Matthias – replaced Judas Iscariot; stoned and beheaded

John the Theologian – brother of James; reposed in a miraculous manner

It would seem rather thankless work, but not to those who responded to their preaching.  For them, they were, in one sense, the means of salvation.  Through them, they met and came to Jesus Christ.

Mary, the blessed Virgin and God-bearer, is the means to salvation for all of them.  Through her, the Apostles and everyone who would follow them, including us, met Jesus, for it was she who brought Him into this world.

Today we commemorate her Assumption into heaven.  Why should Enoch and Elijah be taken up bodily from this earth, and not the Mother of God?  She had prayed that her Son might deliver her in death as in life, and the icon of the feast reveals to us that the Lord fulfilled her prayer, and in the hour of her death came Himself from heaven with a multitude of angels to receive her soul.  

On the third day, they opened the tomb to venerate her relics, but did not find the body in the tomb.  The Mother of God later appeared to them as they sat to eat, shining with a heavenly light, and informed them that her Son had glorified her body also, and she, resurrected, stood before His throne.  The apostles greeted her with great joy, and from that time the Church began to venerate her as not only the Mother of God, but as their heavenly helper, as a Protector of Christians and intercessor for the whole human race.

In the West the feast is called the Assumption, for both Western Catholics and Orthodox believe that Mary was assumed bodily into heaven. There is, of course, no mention of this in the New Testament (in fact there is very little mention of the Mother of God anywhere in the New Testament).   

The information comes from other sources.  We believe it, however, because it is the witness and the Apostolic tradition of the Church. 

We believe that Mary, chosen to be the God-bearer, was assumed, without corruption, into heaven, and received her resurrection body.  Indeed we believe that she has been deified – been made like God.  

As followers of Jesus Christ, we are instructed that we may all be deified, achieving the likeness as well as the image of God, and receiving Resurrection bodies. The Mother of God is therefore our example of what is possible to humanity through the salvation wrought by Christ.  

In another sense, the Assumption is the fulfillment before the eyes of the Apostles of Jesus’ prophecy in John’s Gospel that He is the Resurrection and the Life: “He that believeth in me, though he were dead, yet shall he live: and whosoever liveth and believeth in me shall never die.”  Though, as Orthodox Christians we believe that Mary reposed before her resurrection, it was, as the word Dormition means, merely a falling asleep to this life and a rising to the life of the Age to come.

So shall it be for each of those who are in Christ as His faithful disciples.
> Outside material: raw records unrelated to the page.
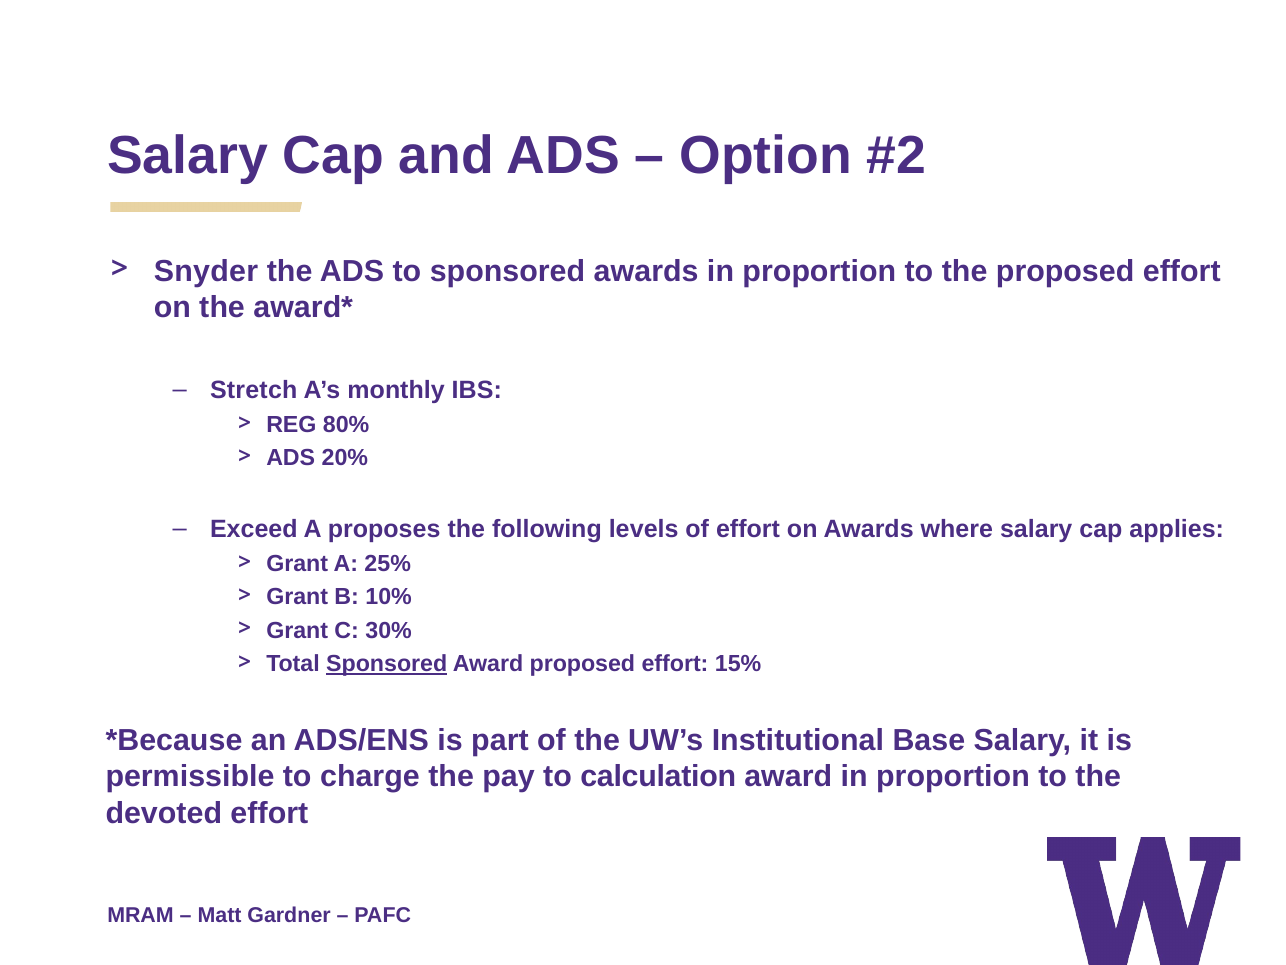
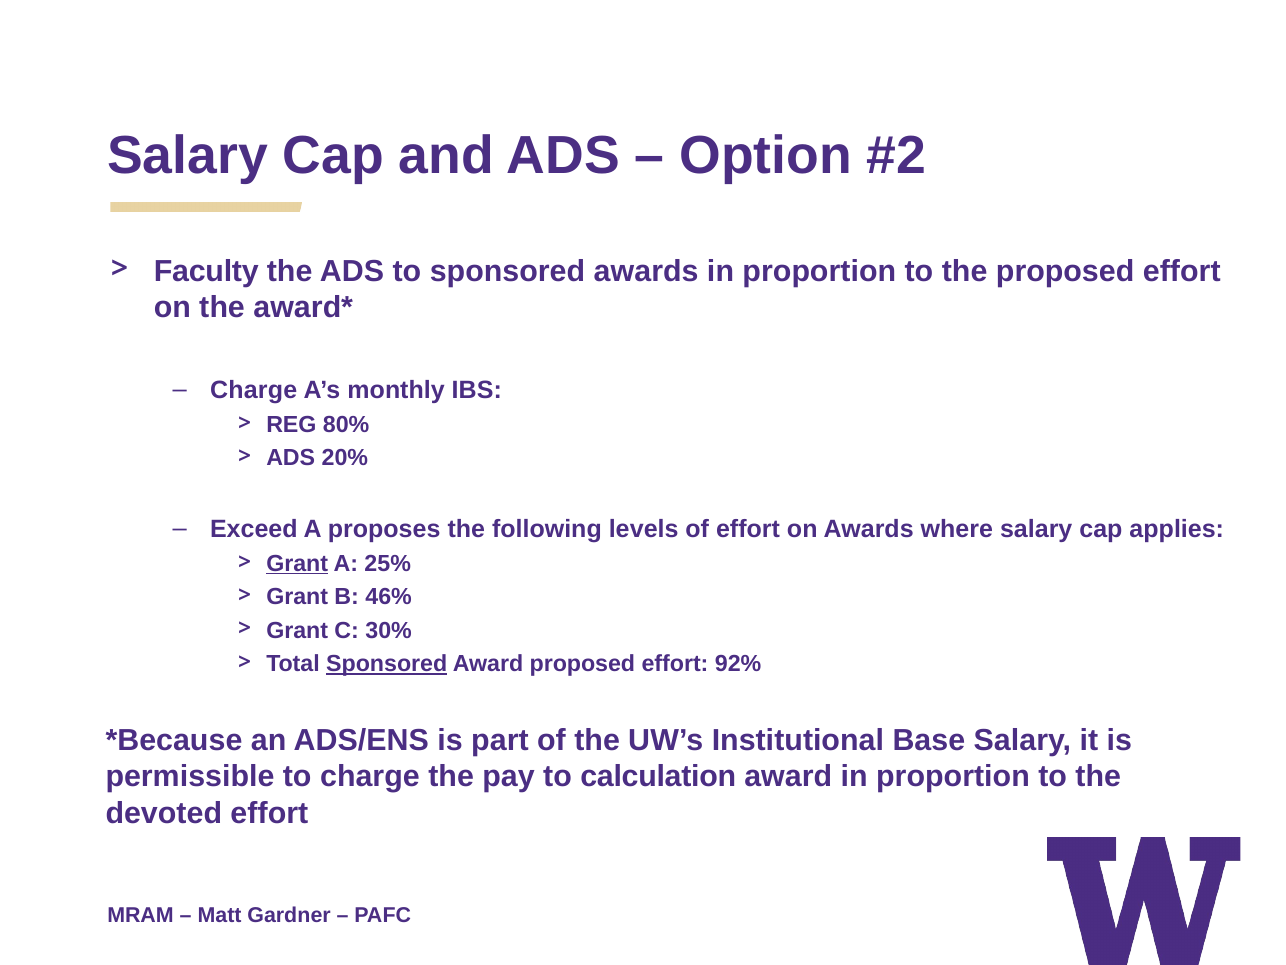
Snyder: Snyder -> Faculty
Stretch at (254, 390): Stretch -> Charge
Grant at (297, 563) underline: none -> present
10%: 10% -> 46%
15%: 15% -> 92%
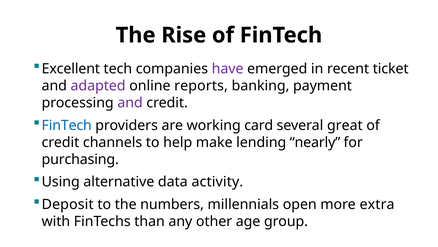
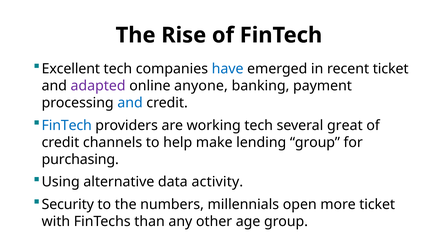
have colour: purple -> blue
reports: reports -> anyone
and at (130, 103) colour: purple -> blue
working card: card -> tech
lending nearly: nearly -> group
Deposit: Deposit -> Security
more extra: extra -> ticket
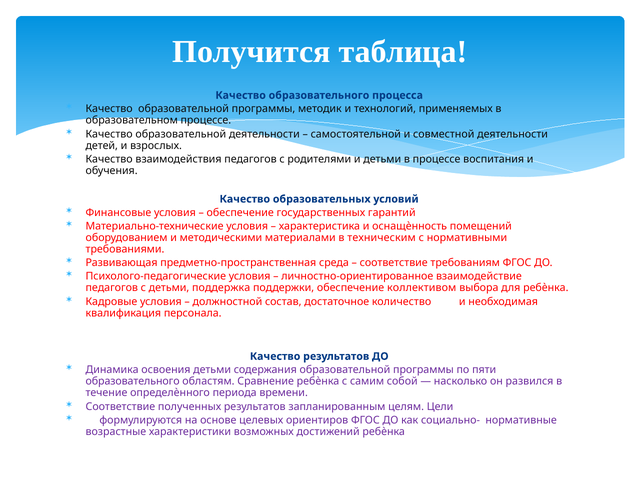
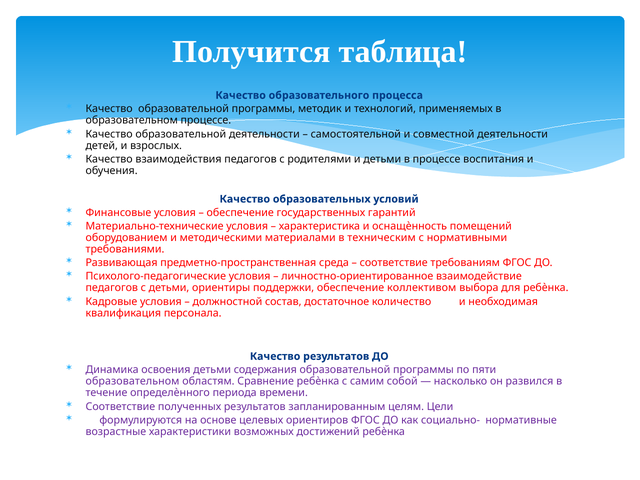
поддержка: поддержка -> ориентиры
образовательного at (133, 381): образовательного -> образовательном
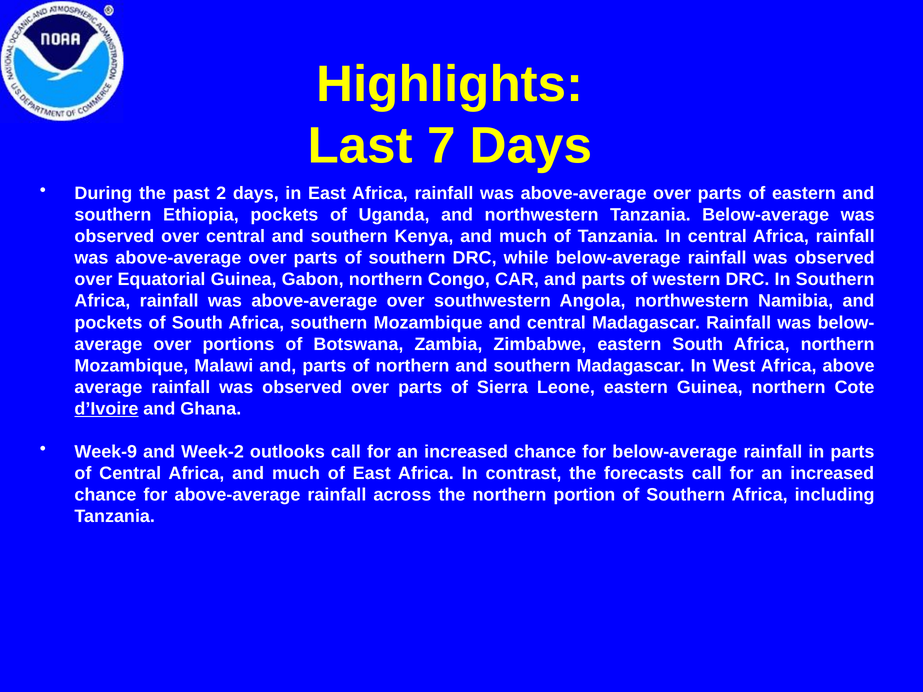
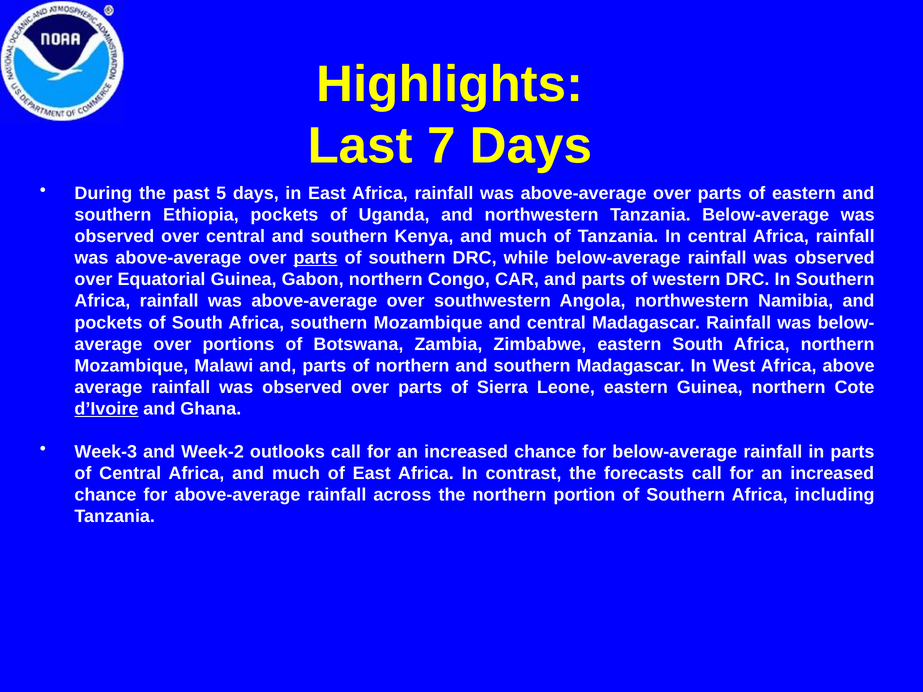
2: 2 -> 5
parts at (316, 258) underline: none -> present
Week-9: Week-9 -> Week-3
In this too, the Blessed Virgin stands as our example and forerunner, though for most of us, there will likely be a longer time of rest between our repose and our Resurrection.

She, above all the Saints, shows us that victory over temptation is possible; that true holiness can be attained in this life, by the grace of God and by our faithful efforts.

Her greatness is that of the human creature who has so joined herself to the divine grace as to be considered not only blessed and full of grace, but “more honorable than the Cherubim, and beyond compare more glorious than the Seraphim, thou who without stain bearest God the Word, and art truly Theotokos, we magnify thee.”